__STORED ROWS__:
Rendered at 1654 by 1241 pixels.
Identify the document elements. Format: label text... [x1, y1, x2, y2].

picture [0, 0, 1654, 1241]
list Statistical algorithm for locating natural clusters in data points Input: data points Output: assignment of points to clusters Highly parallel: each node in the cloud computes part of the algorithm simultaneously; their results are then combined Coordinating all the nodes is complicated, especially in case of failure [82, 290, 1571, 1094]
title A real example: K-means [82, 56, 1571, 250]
* * *
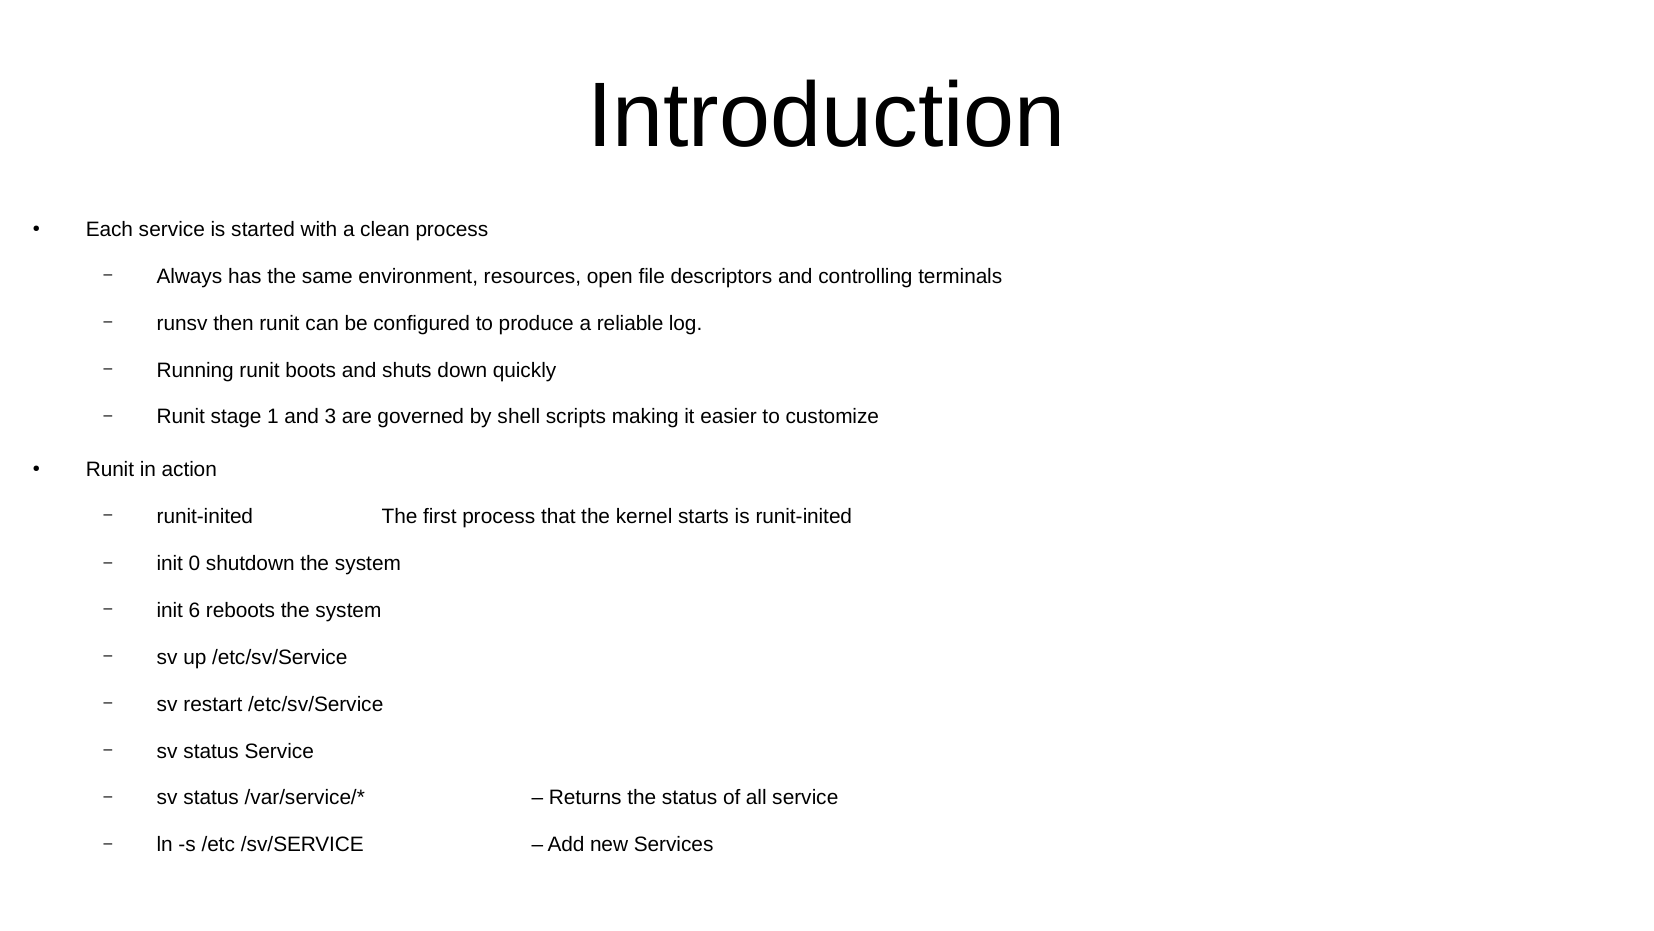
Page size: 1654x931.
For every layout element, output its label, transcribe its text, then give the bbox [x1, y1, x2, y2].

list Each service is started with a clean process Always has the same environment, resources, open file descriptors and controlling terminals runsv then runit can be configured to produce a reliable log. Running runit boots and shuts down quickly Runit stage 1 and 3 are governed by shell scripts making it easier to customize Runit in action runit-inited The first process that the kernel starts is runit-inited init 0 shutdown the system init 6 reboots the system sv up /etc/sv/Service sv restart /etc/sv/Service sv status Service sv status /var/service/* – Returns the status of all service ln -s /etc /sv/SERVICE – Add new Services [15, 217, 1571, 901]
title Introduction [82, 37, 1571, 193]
---
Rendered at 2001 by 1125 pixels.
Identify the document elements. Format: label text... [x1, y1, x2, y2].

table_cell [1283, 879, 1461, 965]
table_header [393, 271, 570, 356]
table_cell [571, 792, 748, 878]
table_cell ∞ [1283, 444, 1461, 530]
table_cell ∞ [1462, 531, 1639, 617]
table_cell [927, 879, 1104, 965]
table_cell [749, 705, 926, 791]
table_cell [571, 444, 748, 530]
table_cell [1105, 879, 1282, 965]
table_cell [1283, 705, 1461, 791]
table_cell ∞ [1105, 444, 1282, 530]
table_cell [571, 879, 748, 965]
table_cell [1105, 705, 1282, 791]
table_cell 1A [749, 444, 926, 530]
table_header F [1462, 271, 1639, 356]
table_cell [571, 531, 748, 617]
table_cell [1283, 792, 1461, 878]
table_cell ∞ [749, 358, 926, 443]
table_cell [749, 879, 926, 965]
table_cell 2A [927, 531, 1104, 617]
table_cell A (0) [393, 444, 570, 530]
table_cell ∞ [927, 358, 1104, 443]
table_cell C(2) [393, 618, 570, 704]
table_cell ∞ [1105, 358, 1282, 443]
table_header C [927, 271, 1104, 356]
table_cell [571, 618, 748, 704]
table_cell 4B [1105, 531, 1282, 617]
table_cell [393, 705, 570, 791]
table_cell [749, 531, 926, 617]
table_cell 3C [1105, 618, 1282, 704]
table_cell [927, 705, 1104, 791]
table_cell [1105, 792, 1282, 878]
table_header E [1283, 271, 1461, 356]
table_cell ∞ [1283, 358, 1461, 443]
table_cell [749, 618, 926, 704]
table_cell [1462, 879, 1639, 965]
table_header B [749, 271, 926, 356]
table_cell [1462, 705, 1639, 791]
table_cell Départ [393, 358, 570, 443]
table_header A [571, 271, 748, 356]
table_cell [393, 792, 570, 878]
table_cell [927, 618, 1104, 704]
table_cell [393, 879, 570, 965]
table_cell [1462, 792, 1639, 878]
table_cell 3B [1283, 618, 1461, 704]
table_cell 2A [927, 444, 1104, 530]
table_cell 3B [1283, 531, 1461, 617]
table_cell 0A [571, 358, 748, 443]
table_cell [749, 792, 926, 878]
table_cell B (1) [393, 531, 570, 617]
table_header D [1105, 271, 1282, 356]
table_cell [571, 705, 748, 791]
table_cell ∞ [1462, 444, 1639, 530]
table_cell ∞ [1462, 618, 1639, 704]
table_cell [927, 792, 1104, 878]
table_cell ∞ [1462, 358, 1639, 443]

__TASK GOAL__: Please rewrite the items starting at the line containing "Rendered at 2001 by 1125 pixels." and ending at the line containing "table_cell [1283, 792, 1461, 878]", swapping "table_header" for "column_header" and leaving everything else unchanged.

__RESULT OF THIS EXERCISE__:
Rendered at 2001 by 1125 pixels.
Identify the document elements. Format: label text... [x1, y1, x2, y2].

table_cell [1283, 879, 1461, 965]
column_header [393, 271, 570, 356]
table_cell [571, 792, 748, 878]
table_cell ∞ [1283, 444, 1461, 530]
table_cell ∞ [1462, 531, 1639, 617]
table_cell [927, 879, 1104, 965]
table_cell [749, 705, 926, 791]
table_cell [571, 444, 748, 530]
table_cell [1105, 879, 1282, 965]
table_cell [1283, 705, 1461, 791]
table_cell ∞ [1105, 444, 1282, 530]
table_cell [571, 879, 748, 965]
table_cell [1105, 705, 1282, 791]
table_cell 1A [749, 444, 926, 530]
column_header F [1462, 271, 1639, 356]
table_cell [571, 531, 748, 617]
table_cell [1283, 792, 1461, 878]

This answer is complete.